__PROBLEM DETAILS__
Return every line of the listing below so that it matches the original exactly.
━━━━
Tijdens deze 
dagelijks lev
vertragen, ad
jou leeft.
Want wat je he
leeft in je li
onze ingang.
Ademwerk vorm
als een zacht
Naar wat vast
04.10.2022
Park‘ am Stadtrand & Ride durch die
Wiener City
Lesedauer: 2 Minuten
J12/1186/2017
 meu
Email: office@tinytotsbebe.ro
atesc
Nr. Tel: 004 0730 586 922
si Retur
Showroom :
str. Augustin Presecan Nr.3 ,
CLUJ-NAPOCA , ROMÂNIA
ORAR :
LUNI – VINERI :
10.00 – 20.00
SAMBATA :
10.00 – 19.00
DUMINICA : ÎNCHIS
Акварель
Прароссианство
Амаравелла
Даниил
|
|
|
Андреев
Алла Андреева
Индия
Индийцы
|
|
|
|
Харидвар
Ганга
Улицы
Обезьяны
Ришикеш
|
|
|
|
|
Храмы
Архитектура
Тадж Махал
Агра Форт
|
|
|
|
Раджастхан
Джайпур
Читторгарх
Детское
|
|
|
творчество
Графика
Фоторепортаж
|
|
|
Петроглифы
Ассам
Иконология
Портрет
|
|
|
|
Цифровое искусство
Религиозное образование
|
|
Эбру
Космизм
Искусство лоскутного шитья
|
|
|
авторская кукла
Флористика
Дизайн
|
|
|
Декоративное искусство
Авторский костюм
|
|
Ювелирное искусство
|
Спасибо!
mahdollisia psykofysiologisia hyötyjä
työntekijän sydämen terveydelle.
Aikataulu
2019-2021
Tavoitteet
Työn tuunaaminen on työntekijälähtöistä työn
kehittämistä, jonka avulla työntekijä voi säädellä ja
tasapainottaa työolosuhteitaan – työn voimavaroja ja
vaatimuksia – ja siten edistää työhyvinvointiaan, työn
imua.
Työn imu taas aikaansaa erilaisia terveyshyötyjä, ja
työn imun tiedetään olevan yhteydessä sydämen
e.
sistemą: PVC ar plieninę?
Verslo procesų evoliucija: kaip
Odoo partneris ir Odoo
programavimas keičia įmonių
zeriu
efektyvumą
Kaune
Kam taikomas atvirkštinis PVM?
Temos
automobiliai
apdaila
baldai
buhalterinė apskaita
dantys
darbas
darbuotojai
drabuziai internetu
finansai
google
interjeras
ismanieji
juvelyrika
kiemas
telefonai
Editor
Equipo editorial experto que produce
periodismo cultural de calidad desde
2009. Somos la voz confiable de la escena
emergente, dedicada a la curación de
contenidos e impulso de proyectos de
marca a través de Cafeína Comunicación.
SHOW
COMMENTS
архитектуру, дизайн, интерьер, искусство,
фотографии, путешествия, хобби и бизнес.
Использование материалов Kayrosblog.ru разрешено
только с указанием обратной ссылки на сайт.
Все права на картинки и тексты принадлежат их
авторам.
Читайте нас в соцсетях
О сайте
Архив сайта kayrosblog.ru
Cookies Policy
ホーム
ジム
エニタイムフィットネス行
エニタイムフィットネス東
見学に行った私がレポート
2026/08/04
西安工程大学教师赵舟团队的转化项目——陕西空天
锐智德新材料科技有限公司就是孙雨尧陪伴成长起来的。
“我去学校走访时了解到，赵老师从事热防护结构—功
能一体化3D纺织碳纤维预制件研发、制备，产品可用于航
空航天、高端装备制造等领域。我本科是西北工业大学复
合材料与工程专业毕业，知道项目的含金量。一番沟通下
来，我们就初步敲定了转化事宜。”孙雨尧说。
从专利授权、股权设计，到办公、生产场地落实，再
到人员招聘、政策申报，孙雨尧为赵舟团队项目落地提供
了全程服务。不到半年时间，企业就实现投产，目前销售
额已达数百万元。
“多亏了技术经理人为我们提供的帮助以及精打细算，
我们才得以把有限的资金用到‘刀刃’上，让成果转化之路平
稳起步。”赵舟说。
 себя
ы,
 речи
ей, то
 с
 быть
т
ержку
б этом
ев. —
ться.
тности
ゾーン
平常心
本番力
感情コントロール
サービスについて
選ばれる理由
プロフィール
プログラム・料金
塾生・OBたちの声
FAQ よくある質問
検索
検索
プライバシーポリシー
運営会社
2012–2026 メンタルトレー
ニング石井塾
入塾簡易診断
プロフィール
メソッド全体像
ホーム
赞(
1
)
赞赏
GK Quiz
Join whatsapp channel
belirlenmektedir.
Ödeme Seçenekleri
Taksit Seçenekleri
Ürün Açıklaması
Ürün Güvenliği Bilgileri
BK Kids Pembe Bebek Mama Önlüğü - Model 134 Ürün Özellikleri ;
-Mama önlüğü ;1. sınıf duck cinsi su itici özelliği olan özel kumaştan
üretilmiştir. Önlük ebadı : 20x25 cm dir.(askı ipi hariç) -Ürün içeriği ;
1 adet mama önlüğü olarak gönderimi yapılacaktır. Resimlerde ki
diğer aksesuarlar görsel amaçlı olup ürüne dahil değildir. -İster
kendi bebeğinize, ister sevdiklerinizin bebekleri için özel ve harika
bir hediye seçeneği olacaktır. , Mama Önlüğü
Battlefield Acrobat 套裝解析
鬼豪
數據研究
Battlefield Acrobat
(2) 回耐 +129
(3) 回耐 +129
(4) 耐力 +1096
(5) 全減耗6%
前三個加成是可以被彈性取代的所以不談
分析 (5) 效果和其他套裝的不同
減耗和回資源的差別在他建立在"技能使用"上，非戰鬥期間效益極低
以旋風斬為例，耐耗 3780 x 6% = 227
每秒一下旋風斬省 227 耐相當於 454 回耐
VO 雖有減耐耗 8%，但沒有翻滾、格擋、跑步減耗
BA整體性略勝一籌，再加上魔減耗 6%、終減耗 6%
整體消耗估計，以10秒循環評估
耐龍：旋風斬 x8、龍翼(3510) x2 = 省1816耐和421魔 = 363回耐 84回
━━━━
__RESULT FOR THIS EXERCISE__
Tijdens deze 
dagelijks lev
vertragen, ad
jou leeft.
Want wat je he
leeft in je li
onze ingang.
Ademwerk vorm
als een zacht
Naar wat vast
04.10.2022
Park‘ am Stadtrand & Ride durch die
Wiener City
Lesedauer: 2 Minuten
J12/1186/2017
 meu
Email: office@tinytotsbebe.ro
atesc
Nr. Tel: 004 0730 586 922
si Retur
Showroom :
str. Augustin Presecan Nr.3 ,
CLUJ-NAPOCA , ROMÂNIA
ORAR :
LUNI – VINERI :
10.00 – 20.00
SAMBATA :
10.00 – 19.00
DUMINICA : ÎNCHIS
Акварель
Прароссианство
Амаравелла
Даниил
|
|
|
Андреев
Алла Андреева
Индия
Индийцы
|
|
|
|
Харидвар
Ганга
Улицы
Обезьяны
Ришикеш
|
|
|
|
|
Храмы
Архитектура
Тадж Махал
Агра Форт
|
|
|
|
Раджастхан
Джайпур
Читторгарх
Детское
|
|
|
творчество
Графика
Фоторепортаж
|
|
|
Петроглифы
Ассам
Иконология
Портрет
|
|
|
|
Цифровое искусство
Религиозное образование
|
|
Эбру
Космизм
Искусство лоскутного шитья
|
|
|
авторская кукла
Флористика
Дизайн
|
|
|
Декоративное искусство
Авторский костюм
|
|
Ювелирное искусство
|
Спасибо!
mahdollisia psykofysiologisia hyötyjä
työntekijän sydämen terveydelle.
Aikataulu
2019-2021
Tavoitteet
Työn tuunaaminen on työntekijälähtöistä työn
kehittämistä, jonka avulla työntekijä voi säädellä ja
tasapainottaa työolosuhteitaan – työn voimavaroja ja
vaatimuksia – ja siten edistää työhyvinvointiaan, työn
imua.
Työn imu taas aikaansaa erilaisia terveyshyötyjä, ja
työn imun tiedetään olevan yhteydessä sydämen
e.
sistemą: PVC ar plieninę?
Verslo procesų evoliucija: kaip
Odoo partneris ir Odoo
programavimas keičia įmonių
zeriu
efektyvumą
Kaune
Kam taikomas atvirkštinis PVM?
Temos
automobiliai
apdaila
baldai
buhalterinė apskaita
dantys
darbas
darbuotojai
drabuziai internetu
finansai
google
interjeras
ismanieji
juvelyrika
kiemas
telefonai
Editor
Equipo editorial experto que produce
periodismo cultural de calidad desde
2009. Somos la voz confiable de la escena
emergente, dedicada a la curación de
contenidos e impulso de proyectos de
marca a través de Cafeína Comunicación.
SHOW
COMMENTS
архитектуру, дизайн, интерьер, искусство,
фотографии, путешествия, хобби и бизнес.
Использование материалов Kayrosblog.ru разрешено
только с указанием обратной ссылки на сайт.
Все права на картинки и тексты принадлежат их
авторам.
Читайте нас в соцсетях
О сайте
Архив сайта kayrosblog.ru
Cookies Policy
ホーム
ジム
エニタイムフィットネス行
エニタイムフィットネス東
見学に行った私がレポート
2026/08/04
西安工程大学教师赵舟团队的转化项目——陕西空天
锐智德新材料科技有限公司就是孙雨尧陪伴成长起来的。
“我去学校走访时了解到，赵老师从事热防护结构—功
能一体化3D纺织碳纤维预制件研发、制备，产品可用于航
空航天、高端装备制造等领域。我本科是西北工业大学复
合材料与工程专业毕业，知道项目的含金量。一番沟通下
来，我们就初步敲定了转化事宜。”孙雨尧说。
从专利授权、股权设计，到办公、生产场地落实，再
到人员招聘、政策申报，孙雨尧为赵舟团队项目落地提供
了全程服务。不到半年时间，企业就实现投产，目前销售
额已达数百万元。
“多亏了技术经理人为我们提供的帮助以及精打细算，
我们才得以把有限的资金用到‘刀刃’上，让成果转化之路平
稳起步。”赵舟说。
 себя
ы,
 речи
ей, то
 с
 быть
т
ержку
б этом
ев. —
ться.
тности
ゾーン
平常心
本番力
感情コントロール
サービスについて
選ばれる理由
プロフィール
プログラム・料金
塾生・OBたちの声
FAQ よくある質問
検索
検索
プライバシーポリシー
運営会社
2012–2026 メンタルトレー
ニング石井塾
入塾簡易診断
プロフィール
メソッド全体像
ホーム
赞(
1
)
赞赏
GK Quiz
Join whatsapp channel
belirlenmektedir.
Ödeme Seçenekleri
Taksit Seçenekleri
Ürün Açıklaması
Ürün Güvenliği Bilgileri
BK Kids Pembe Bebek Mama Önlüğü - Model 134 Ürün Özellikleri ;
-Mama önlüğü ;1. sınıf duck cinsi su itici özelliği olan özel kumaştan
üretilmiştir. Önlük ebadı : 20x25 cm dir.(askı ipi hariç) -Ürün içeriği ;
1 adet mama önlüğü olarak gönderimi yapılacaktır. Resimlerde ki
diğer aksesuarlar görsel amaçlı olup ürüne dahil değildir. -İster
kendi bebeğinize, ister sevdiklerinizin bebekleri için özel ve harika
bir hediye seçeneği olacaktır. , Mama Önlüğü
Battlefield Acrobat 套裝解析
鬼豪
數據研究
Battlefield Acrobat
(2) 回耐 +129
(3) 回耐 +129
(4) 耐力 +1096
(5) 全減耗6%
前三個加成是可以被彈性取代的所以不談
分析 (5) 效果和其他套裝的不同
減耗和回資源的差別在他建立在"技能使用"上，非戰鬥期間效益極低
以旋風斬為例，耐耗 3780 x 6% = 227
每秒一下旋風斬省 227 耐相當於 454 回耐
VO 雖有減耐耗 8%，但沒有翻滾、格擋、跑步減耗
BA整體性略勝一籌，再加上魔減耗 6%、終減耗 6%
整體消耗估計，以10秒循環評估
耐龍：旋風斬 x8、龍翼(3510) x2 = 省1816耐和421魔 = 363回耐 84回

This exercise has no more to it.